In our career, starting from our earliest days in graduate school, back in the OJ at USC era, the term ‘consultant’ has always been part of the vernacular, whatever the hell that means.
We could go on ad nauseum about the subject. Come to think of it, if we ever tire of the Other Side cognomen, we might decide to rename our publication “Ad Nauseum.”
Suffice it to say that in our personal experience, the term ‘consultant’ has progressed from an indicator of expert stature worthy of respect to a common-place term describing a class of money-grubbing predators milking the public teat for all it’s worth.
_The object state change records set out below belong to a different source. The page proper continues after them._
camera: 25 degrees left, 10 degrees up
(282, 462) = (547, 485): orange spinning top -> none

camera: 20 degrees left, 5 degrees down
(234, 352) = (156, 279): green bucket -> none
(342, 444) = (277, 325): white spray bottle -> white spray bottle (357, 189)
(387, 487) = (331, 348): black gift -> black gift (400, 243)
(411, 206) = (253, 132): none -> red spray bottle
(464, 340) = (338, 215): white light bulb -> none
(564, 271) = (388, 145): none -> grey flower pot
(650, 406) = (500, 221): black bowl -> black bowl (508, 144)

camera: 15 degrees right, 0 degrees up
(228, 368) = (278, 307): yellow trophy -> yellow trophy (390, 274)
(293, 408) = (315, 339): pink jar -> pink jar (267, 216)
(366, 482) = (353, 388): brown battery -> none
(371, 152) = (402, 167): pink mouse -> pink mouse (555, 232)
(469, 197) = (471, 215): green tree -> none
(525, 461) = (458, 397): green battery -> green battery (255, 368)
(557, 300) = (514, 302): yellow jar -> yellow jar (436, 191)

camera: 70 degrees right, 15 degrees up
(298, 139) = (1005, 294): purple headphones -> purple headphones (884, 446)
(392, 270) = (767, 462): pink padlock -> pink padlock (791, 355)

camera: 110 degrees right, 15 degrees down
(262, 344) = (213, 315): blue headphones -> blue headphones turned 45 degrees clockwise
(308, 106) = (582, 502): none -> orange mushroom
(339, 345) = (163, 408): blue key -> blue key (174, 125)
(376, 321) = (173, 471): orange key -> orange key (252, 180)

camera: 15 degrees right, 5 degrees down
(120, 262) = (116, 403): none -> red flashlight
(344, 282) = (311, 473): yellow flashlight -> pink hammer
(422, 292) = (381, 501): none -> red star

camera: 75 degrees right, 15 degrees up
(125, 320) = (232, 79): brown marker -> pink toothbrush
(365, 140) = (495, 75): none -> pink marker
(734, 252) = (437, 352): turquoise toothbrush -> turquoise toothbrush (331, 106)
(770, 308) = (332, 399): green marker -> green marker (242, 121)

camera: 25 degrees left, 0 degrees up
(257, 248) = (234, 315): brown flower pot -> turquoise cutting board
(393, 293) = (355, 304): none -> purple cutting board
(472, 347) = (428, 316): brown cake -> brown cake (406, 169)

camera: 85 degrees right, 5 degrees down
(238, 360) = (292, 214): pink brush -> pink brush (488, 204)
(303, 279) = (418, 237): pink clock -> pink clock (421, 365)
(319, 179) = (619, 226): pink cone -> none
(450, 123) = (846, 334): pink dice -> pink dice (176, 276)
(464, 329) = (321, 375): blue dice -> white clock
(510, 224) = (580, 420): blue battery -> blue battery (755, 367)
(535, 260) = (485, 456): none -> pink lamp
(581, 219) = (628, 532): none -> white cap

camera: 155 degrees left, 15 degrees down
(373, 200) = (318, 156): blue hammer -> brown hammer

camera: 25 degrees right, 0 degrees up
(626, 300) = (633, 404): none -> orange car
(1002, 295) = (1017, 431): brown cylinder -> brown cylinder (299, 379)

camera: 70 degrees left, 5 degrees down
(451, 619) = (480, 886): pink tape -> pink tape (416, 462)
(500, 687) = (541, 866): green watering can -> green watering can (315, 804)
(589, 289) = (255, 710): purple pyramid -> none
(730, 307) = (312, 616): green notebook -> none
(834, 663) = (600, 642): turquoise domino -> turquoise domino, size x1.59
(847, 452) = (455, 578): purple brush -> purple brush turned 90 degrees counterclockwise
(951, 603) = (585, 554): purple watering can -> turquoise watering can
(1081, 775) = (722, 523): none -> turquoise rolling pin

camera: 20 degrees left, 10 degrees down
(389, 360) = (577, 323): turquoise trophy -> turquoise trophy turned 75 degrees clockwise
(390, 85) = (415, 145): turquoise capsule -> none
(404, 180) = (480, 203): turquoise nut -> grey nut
Which means they’re only marginally more respectable than those engaged in the ‘oldest profession.’
Feel free to challenge this view; we’re pretty sure we’ve got more hard evidence for our position than you might have for an opposing view. Keep in mind that the ‘oldest profession’ at least involves voluntary engagement in a free market transaction. In contrast, the consultant industrial complex that thrives in today’s OPM marketplace works out of public view, sucking scarce dollars from the public treasury with promises of ‘drawing down’ federal dollars (and state dollars as well) with glorious predictions of irresistible levels of economic benefit.
Or as our good friend, the real estate professional Tony Donovan likes to say, ‘exponential economic prosperity’ being experienced in Brunswick. Like the recent shut-down of the long standing Mobil station and convenience store on Bath Road. Must be an exponential anomaly, to coin a new term.
Moving on to specifics, you might remember this glowing prediction for a prosperity explosion here in Brunswick due to Downeaster passenger rail service:
This prediction was cited by the Center for Neighborhood Technology, a ‘consulting firm’ in Chicago hired by NNEPRA to perform a widely circulated study they issued in 2008. Consultants like to base their work on the efforts of fellow consultants who rode the rails before them. So they came up with this estimate of where good intentions can lead:
Recently we became aware that CNT had been engaged by NNEPRA for a follow up effort called “The Downeaster Going Forward.” This draft study was delivered in 2014, and for reasons we can’t explain, has not been published in final form by CNT or NNEPRA, and it is not available on the internet. We do, however, have a hard copy of the work, and we find it to be, well, ‘consistent’ with the clap-trap in earlier efforts. We plan to scan and publish salient excerpts from this funded effort.
Sorry…we digressed into petty personal editorializing on the works of others, paid for by Maine taxpayers. Shame on us. So let’s elevate the discussion.
We decided to look into CNT’s pedigree. Here’s what we came up with, all from their web site, www.cnt.org.
The words that ‘trigger’ our interest in this first clip are ‘nonprofit’ and ‘advocacy.’ As we see it, objective, honest broker consultants should not be engaged in advocacy; in fact, anything but. And they should be interested in prospering in the sense of profitability, which would allow them to keep operating – sustainably, to borrow a term. It’s clear from other words in their self-description that they are agenda driven, with a clear ideological bias.
Which is amplified in the above snip.
In this snip, we see that CNT is beholden to a variety of charitable foundations and other supporters to keep operating. We’ll let you follow up on the specifics, which we have already done to some degree. If and when you do, you’ll discover, as we did – that CNT is anything but an objective, detached organization providing research and analysis that may or may not affirm the interests of its clients.
As such, we should be outraged that a state agency like NNEPRA in this case, and likely many more that we don’t know about, use our money to hire shills and parasites that tell them whatever they want to hear, and back it up with references, tables, and narrative to overwhelm any opposition that might arise.
We’ll close by asking whether you would hire the Hershey Corporation to operate a nutritional education program for food-stamp recipients. Or the Louisiana State Chamber of Commerce to do a study describing Maine’s “Quality of Place.” Or the Ford Motor Corporation to do an objective analysis of Maine State Government’s vehicle fleet needs and operations.
We hope you wouldn’t. None-the-less, you can see why ‘ad nauseum’ seems to be on the tip of our tongue at the moment.